San Diego-based Gilead's takeover of Corus, which pulled back its $100 million initial public offering in February, is expected to close this quarter, and means a potentially more diversified pipeline for the already-successful Gilead.

Gilead could use its Tamiflu sales force to market the product, thanks to a recently revised agreement with partner F. Hoffmann-La Roche Ltd., also of Basel, providing Gilead with the option to co-promote Tamiflu (oseltamivir phosphate), a neuraminidase inhibitor for influenza. Roche reported second-quarter Tamiflu sales of CHF360 million (US$289 million), and Gilead gets 22 percent of that, or $65 million.

Due to be the subject of a new drug application as early as next year, Cayston would face two competing therapies in CF: TOBI, the antibiotic from Novartis AG, with annual sales worldwide of about $200 million, and the mucus thinner Pulmozyme (dornase alfa), from Genentech Inc., of South San Francisco.

Cayston, given by way of an electronic jet nebulizer called eFlow, developed by Starnberg, Germany-based PARI GmbH, has the possibly significant advantage of faster administration - at least for now - over TOBI, which Novartis gained in its $1.5 billion buyout of Chiron this spring.

But Forest Laboratories Inc., of New York, has a dry-powder antibiotic for CF in Phase III, and Novartis also is said to be working on a dry powder. Forest has said that its new drug delivery system would be a small, spring-loaded device that gets inhalation time down to about two minutes per day - as compared with the nebulizer route, which can take 20 minutes to 30 minutes, twice per day.

Gilead made news earlier this month with the approval of the first once-daily, triple-drug regimen for HIV-1 patients, developed through a joint venture with New York-based Bristol-Myers Squibb Co. The compound, Atripla, combines Gilead's Truvada, a fixed-dose product comprising Viread (tenofovir disoproxil) and Emtriva (emtricitabine), with BMS' Sustiva (efavirenz). Atripla could draw patients away from London-based GlaxoSmithKline plc's Combivir, which consists of lamivudine and zidovudine. (See BioWorld Today, July 13, 2006.)

It's already happening. Kevin Young, vice president of commercial operations, said during the conference call that about 140,000 patients were taking Combivir when Truvada was launched, and "it's now down to 97,000 people. I think it's a pretty similar dynamic we have going on in the European market," although the drug remains in second place behind Combivir in France.

Participants in the conference call seemed more interested in Gilead's second-quarter earnings, unveiled after the market closed Wednesday, than in the buyout. Citigroup analyst Yaron Werber congratulated Gilead on "a very nice quarter all around."

The report showed revenues up 38 percent over the same period last year to $685.3 million, with net income of $265.2 million, or 56 cents per diluted share.
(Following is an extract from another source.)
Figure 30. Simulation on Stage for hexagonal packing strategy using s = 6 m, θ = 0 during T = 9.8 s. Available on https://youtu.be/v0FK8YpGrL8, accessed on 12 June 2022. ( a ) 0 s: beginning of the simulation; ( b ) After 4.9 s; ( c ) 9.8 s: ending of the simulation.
Excluding after-tax stock-based compensation expense, non-GAAP net income for the second quarter was $292.9 million, or 61 cents per diluted share, compared to $196 million, or 41 cents per diluted share for the second quarter of last year.

Product sales hit a record $590.7 million for the second quarter, chalking up 11 consecutive quarters of product sales growth for the firm, driven mainly by the HIV franchise. Truvada sales reached $299.3 million, a jump of 143 percent. Marketing in the U.S. began in the third quarter of 2004 and in the major markets of the European Union during 2005, and in the second quarter of this year, Truvada sales accounted for more than 60 percent of Gilead's total HIV sales.
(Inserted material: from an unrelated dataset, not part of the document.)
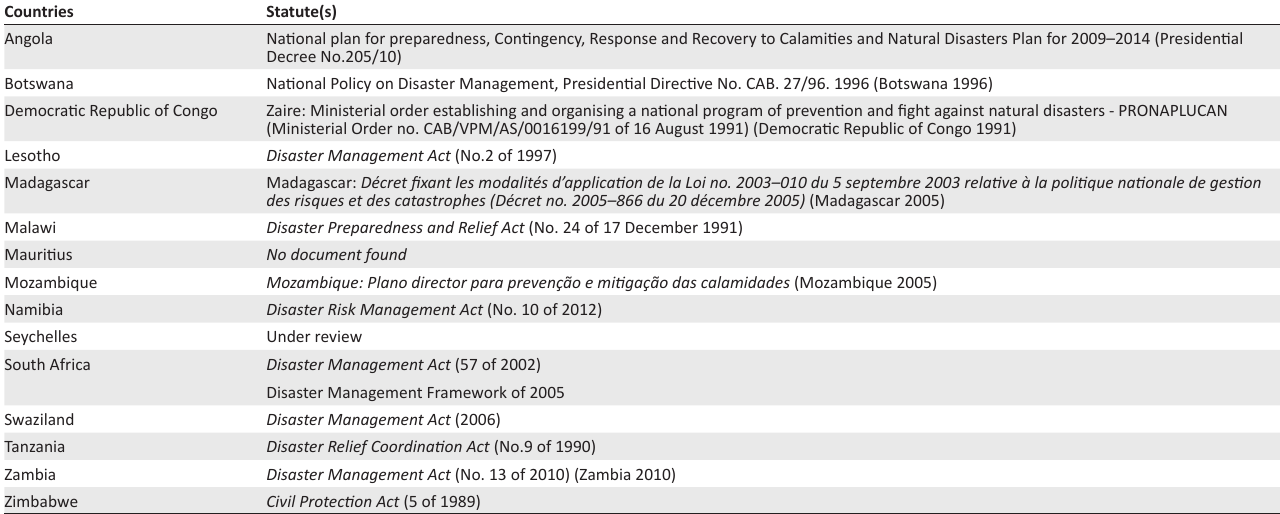
TABLE 4: List of Southern African Development Community countries and statutes used for disaster management or civil protection. Countries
Viread sales were $167.4 million, a 20 percent decrease from $209.1 million in the second quarter of 2005, as patients switched from that product to Truvada. Emtriva sales, at $8.7 million, dipped 29 percent - again, mainly because of patients switching from an Emtriva-containing regimen to one containing Truvada.

As for newly approved Atripla and its chances for seizing market share, "just like we did with Truvada, we'll have to see how things roll out during the coming months," Young said.

Earnings were released after the market closed Wednesday. Gilead's shares (NASDAQ:GILD) ended the day at $59.35, down $1.88.